Lessertia stricta, in Afrikaans known as blaasertjie (blow pea), has been described as an herbaceous shrublet, growing a weak stem from a perennial rootstock.
"Herbaceous shrublet" is an oxymoron, presenting a contradiction as herbs are soft, smaller plants, while shrubs are woody and multi-stemmed, often bigger than herbs, but still smaller than trees that resemble herbs even less. The term shrublet is already an indication of lesser size than normally associated with shrub, suggesting a grey area or borderline. But if small and woody, it will be shrublet, not precocious herb. Size is not the key for distinguishing between herbs and shrubs; being woody is more important.
The plant world presents so many different solutions for challenges of vegetative life that distinct categories, as people are wont to create for better understanding, don’t always work perfectly. In biology the border areas between such artificial, man-made groupings are populated, not empty or discrete. Borderline cases, sometimes many of them, become conspicuous as exceptions, talking points, differences of opinion, causes of strife and so on.

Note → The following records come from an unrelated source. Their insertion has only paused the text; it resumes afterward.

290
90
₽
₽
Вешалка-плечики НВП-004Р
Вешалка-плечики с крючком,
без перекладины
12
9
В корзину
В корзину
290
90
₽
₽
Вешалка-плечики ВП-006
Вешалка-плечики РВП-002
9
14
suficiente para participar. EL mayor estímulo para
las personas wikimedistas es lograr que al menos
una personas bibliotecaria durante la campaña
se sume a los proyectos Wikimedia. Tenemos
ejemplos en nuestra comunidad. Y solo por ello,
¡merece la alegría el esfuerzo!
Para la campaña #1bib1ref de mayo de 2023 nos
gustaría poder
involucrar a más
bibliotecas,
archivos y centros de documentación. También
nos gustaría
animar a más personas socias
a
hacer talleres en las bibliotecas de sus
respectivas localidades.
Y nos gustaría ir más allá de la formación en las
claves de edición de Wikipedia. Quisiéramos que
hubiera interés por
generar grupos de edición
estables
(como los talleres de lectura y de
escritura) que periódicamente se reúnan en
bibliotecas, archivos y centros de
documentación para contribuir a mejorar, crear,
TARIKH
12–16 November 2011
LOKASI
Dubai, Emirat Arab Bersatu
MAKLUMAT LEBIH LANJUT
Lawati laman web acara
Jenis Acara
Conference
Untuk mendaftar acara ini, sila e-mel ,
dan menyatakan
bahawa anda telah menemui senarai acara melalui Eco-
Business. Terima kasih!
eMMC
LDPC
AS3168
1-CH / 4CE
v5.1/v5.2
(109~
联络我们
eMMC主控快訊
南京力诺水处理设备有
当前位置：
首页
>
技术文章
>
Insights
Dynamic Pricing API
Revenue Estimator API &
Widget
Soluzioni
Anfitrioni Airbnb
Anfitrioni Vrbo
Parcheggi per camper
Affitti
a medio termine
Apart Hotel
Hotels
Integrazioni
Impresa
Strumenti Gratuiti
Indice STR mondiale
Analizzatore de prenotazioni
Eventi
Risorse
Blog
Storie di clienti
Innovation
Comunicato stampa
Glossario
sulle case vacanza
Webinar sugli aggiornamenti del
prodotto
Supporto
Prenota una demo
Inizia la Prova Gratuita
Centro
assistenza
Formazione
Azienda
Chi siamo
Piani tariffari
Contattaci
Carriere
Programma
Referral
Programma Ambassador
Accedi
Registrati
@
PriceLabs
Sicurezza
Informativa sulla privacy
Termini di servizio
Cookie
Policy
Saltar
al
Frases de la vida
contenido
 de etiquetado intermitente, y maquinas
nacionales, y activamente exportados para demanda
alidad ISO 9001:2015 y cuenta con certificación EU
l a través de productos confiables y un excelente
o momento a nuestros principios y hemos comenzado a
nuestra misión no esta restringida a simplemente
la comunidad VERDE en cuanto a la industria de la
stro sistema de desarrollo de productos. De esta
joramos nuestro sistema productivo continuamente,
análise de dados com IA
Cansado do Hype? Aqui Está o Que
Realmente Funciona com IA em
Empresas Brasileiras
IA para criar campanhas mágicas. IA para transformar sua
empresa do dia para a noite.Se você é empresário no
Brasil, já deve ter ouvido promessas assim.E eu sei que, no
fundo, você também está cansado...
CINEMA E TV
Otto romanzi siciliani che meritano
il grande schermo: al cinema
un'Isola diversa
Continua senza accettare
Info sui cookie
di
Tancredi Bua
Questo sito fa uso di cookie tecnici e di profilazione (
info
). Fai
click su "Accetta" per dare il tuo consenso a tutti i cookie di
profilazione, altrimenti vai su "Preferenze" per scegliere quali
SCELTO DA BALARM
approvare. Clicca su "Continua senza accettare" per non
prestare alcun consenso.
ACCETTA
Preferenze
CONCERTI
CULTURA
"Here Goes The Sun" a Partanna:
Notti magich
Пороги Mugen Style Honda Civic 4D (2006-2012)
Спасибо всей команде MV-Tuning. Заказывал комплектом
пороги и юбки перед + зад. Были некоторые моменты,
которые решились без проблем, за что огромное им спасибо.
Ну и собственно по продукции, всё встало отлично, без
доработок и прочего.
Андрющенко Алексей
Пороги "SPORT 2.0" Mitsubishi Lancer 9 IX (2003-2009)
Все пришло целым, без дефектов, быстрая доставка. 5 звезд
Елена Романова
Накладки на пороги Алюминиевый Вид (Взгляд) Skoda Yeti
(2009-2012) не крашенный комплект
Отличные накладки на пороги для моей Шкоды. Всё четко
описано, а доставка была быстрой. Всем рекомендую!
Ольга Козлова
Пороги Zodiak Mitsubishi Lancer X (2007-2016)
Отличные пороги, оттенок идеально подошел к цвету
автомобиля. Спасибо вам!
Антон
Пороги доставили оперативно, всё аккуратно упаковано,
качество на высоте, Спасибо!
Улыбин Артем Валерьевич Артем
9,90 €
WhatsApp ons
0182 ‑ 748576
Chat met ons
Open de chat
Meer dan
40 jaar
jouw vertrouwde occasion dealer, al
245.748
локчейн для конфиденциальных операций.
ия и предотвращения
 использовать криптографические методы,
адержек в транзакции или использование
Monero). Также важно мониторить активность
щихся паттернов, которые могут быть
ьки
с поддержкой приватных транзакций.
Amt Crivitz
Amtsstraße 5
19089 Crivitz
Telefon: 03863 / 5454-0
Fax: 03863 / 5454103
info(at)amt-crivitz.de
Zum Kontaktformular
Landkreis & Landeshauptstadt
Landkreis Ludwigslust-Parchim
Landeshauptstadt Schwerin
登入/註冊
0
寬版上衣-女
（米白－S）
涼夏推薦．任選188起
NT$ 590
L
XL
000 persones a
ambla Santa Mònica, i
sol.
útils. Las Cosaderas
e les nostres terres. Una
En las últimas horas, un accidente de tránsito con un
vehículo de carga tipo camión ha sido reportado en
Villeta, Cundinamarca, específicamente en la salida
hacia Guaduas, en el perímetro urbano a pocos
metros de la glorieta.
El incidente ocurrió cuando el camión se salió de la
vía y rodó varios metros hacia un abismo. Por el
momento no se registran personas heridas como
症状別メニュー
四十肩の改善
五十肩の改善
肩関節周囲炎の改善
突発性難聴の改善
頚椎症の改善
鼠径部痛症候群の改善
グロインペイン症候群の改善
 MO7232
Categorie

In such circumstances it may be said, (paradoxically again) that the exceptions prove the rules: It is still useful to have rules for explaining the large amounts of information, but it has to be borne in mind that where the arbitrary line was drawn, some things will straddle the partition, falling halfway into both categories.
The leaves of L. stricta are compound, bearing oblong to narrowly elliptic leaflets in pairs, as well as a terminal leaflet (such a leaf structure is called imparipinnate). The leaves are stalked and finely hairy (Van Wyk and Malan, 1997; Wikipedia).